### [Collected data]
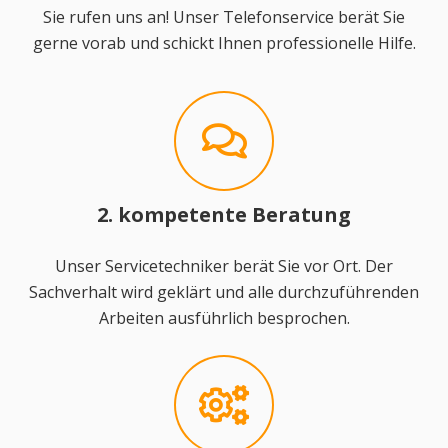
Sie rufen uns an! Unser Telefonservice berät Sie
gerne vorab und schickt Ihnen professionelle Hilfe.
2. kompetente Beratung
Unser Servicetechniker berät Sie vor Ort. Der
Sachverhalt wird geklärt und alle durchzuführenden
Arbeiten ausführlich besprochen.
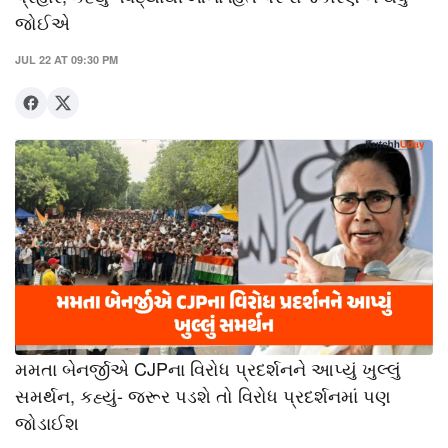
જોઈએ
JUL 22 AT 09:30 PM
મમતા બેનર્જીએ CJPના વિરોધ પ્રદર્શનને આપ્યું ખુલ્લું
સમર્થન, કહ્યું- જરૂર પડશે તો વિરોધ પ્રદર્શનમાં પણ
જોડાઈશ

### [YOUR TASK]
Would you copy out every line in the records that includes the string "berät"?

### [SOLUTION TO THIS PROBLEM]
Sie rufen uns an! Unser Telefonservice berät Sie
Unser Servicetechniker berät Sie vor Ort. Der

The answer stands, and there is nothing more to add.